• [To-do item] Copy each line of the listing below exactly and drop the images.

#####

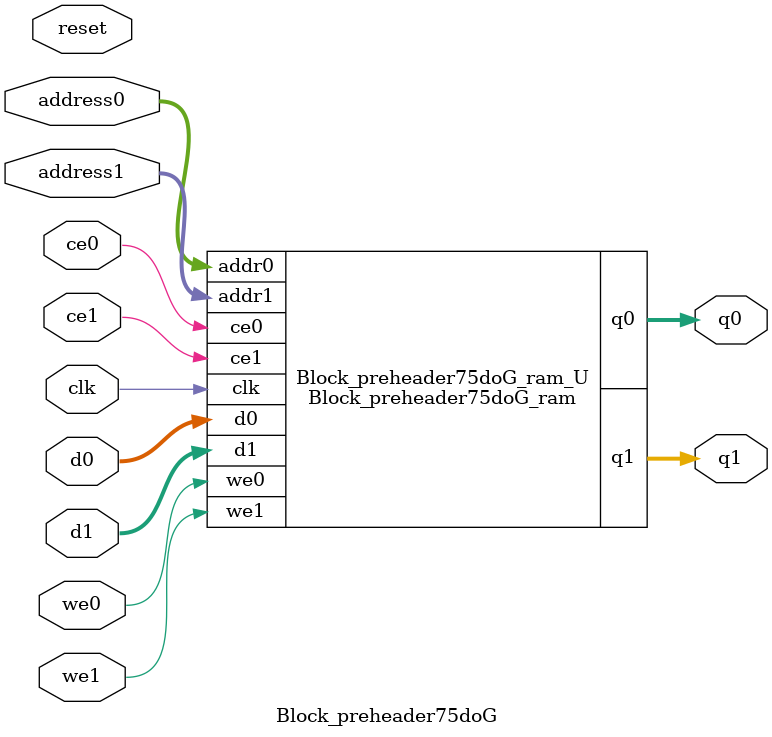
<source format=v>
`timescale 1 ns / 1 ps
module Block_preheader75doG_ram (addr0, ce0, d0, we0, q0, addr1, ce1, d1, we1, q1,  clk);

parameter DWIDTH = 5;
parameter AWIDTH = 13;
parameter MEM_SIZE = 4224;

input[AWIDTH-1:0] addr0;
input ce0;
input[DWIDTH-1:0] d0;
input we0;
output reg[DWIDTH-1:0] q0;
input[AWIDTH-1:0] addr1;
input ce1;
input[DWIDTH-1:0] d1;
input we1;
output reg[DWIDTH-1:0] q1;
input clk;

(* ram_style = "block" *)reg [DWIDTH-1:0] ram[0:MEM_SIZE-1];




always @(posedge clk)  
begin 
    if (ce0) begin
        if (we0) 
            ram[addr0] <= d0; 
        q0 <= ram[addr0];
    end
end


always @(posedge clk)  
begin 
    if (ce1) begin
        if (we1) 
            ram[addr1] <= d1; 
        q1 <= ram[addr1];
    end
end


endmodule

`timescale 1 ns / 1 ps
module Block_preheader75doG(
    reset,
    clk,
    address0,
    ce0,
    we0,
    d0,
    q0,
    address1,
    ce1,
    we1,
    d1,
    q1);

parameter DataWidth = 32'd5;
parameter AddressRange = 32'd4224;
parameter AddressWidth = 32'd13;
input reset;
input clk;
input[AddressWidth - 1:0] address0;
input ce0;
input we0;
input[DataWidth - 1:0] d0;
output[DataWidth - 1:0] q0;
input[AddressWidth - 1:0] address1;
input ce1;
input we1;
input[DataWidth - 1:0] d1;
output[DataWidth - 1:0] q1;



Block_preheader75doG_ram Block_preheader75doG_ram_U(
    .clk( clk ),
    .addr0( address0 ),
    .ce0( ce0 ),
    .we0( we0 ),
    .d0( d0 ),
    .q0( q0 ),
    .addr1( address1 ),
    .ce1( ce1 ),
    .we1( we1 ),
    .d1( d1 ),
    .q1( q1 ));

endmodule


</source>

#####

• [Solution to this exercise]
<source format=v>
`timescale 1 ns / 1 ps
module Block_preheader75doG_ram (addr0, ce0, d0, we0, q0, addr1, ce1, d1, we1, q1,  clk);

parameter DWIDTH = 5;
parameter AWIDTH = 13;
parameter MEM_SIZE = 4224;

input[AWIDTH-1:0] addr0;
input ce0;
input[DWIDTH-1:0] d0;
input we0;
output reg[DWIDTH-1:0] q0;
input[AWIDTH-1:0] addr1;
input ce1;
input[DWIDTH-1:0] d1;
input we1;
output reg[DWIDTH-1:0] q1;
input clk;

(* ram_style = "block" *)reg [DWIDTH-1:0] ram[0:MEM_SIZE-1];




always @(posedge clk)  
begin 
    if (ce0) begin
        if (we0) 
            ram[addr0] <= d0; 
        q0 <= ram[addr0];
    end
end


always @(posedge clk)  
begin 
    if (ce1) begin
        if (we1) 
            ram[addr1] <= d1; 
        q1 <= ram[addr1];
    end
end


endmodule

`timescale 1 ns / 1 ps
module Block_preheader75doG(
    reset,
    clk,
    address0,
    ce0,
    we0,
    d0,
    q0,
    address1,
    ce1,
    we1,
    d1,
    q1);

parameter DataWidth = 32'd5;
parameter AddressRange = 32'd4224;
parameter AddressWidth = 32'd13;
input reset;
input clk;
input[AddressWidth - 1:0] address0;
input ce0;
input we0;
input[DataWidth - 1:0] d0;
output[DataWidth - 1:0] q0;
input[AddressWidth - 1:0] address1;
input ce1;
input we1;
input[DataWidth - 1:0] d1;
output[DataWidth - 1:0] q1;



Block_preheader75doG_ram Block_preheader75doG_ram_U(
    .clk( clk ),
    .addr0( address0 ),
    .ce0( ce0 ),
    .we0( we0 ),
    .d0( d0 ),
    .q0( q0 ),
    .addr1( address1 ),
    .ce1( ce1 ),
    .we1( we1 ),
    .d1( d1 ),
    .q1( q1 ));

endmodule


</source>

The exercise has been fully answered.